● **Work order**
Write out the records below again, substituting "WISATA" for every "PARIWISATA" and changing nothing else.

● **Material shown**
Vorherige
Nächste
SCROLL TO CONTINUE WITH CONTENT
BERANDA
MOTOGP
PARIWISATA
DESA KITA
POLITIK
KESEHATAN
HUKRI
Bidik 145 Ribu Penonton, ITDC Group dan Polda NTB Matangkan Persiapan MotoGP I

● **Task response**
Vorherige
Nächste
SCROLL TO CONTINUE WITH CONTENT
BERANDA
MOTOGP
WISATA
DESA KITA
POLITIK
KESEHATAN
HUKRI
Bidik 145 Ribu Penonton, ITDC Group dan Polda NTB Matangkan Persiapan MotoGP I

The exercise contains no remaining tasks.